My dad and brother both get migraines, and since they are genetic, it isn't unthinkable that I would get them as well, but I had never had one until after I stopped nursing Anna. During my first migraine, I made Richie call my dad, because I was sure it was an aneurysm and I would going to die right then.  I had never felt such intense pain, and I recently gave birth. In the ten years since then, I would estimate I've spent well over 2,200 days with migraines (I just actually did the math and it is depressing).

I know your first instinct here is going to be to send a comment that is something to the effect of, "I have migraines and I've tried XX" or "I have a friend who has migraines and she tried XX and it worked great for her."  I promise you that I've tried it all.  I've eaten and not eaten everything.  I've tried prescription and herbal.  I've done chiropractic and even acupuncture (yep, needles in the face). If there is a medicine on the market, I have taken it, shot it in my veins, snorted it (yep), or rubbed it into my feet.

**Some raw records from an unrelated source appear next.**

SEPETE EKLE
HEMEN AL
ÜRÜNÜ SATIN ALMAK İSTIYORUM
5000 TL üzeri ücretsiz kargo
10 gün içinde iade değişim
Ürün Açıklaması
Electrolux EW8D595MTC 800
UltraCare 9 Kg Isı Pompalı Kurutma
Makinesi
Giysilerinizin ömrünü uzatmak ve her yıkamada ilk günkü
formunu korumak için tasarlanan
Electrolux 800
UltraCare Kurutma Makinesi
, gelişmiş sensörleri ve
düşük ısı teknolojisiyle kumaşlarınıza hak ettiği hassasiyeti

I don't tell you this to make you feel sorry for me.  In fact, even though I still get them a few times a week, they are actually better now than then have been in years. Even so, I am impatient.  Every time I read a verse or hear a sermon about how God heals, I wonder why I am still sick.  I can't help but ask God why my time in the wilderness is so long. What else could I possibly have to learn here?  I know I should be thankful because there are so many people who are so much worse off than me. I should have so many days where I count my thousands and thousands of blessings instead of focusing on this trial.

But today, was not one of those days.

Today, my precious little boy had his first migraine.  And today my heart is broken.  Because as many times as I have prayed for my own healing, I have also prayed that this cup would be spared from my children. And I cannot stand the thought of him bearing this burden.

So tonight, as I was pondering drowning my sorrows ice cream and p.j.'s, I thought about advent. About waiting with expectation for Christ.  And I thought about yesterday's sermon.  How we were reminded that even in the midst of waiting we could find joy.  Because our joy is not found in our emotional state, it is found in who God is.  

And so even though today, I am devastated, God is still on the throne.  He is still good.  He is still faithful.  He is still wise.  He is still powerful. He is still in control. And He is coming.

And that is why tomorrow will be better.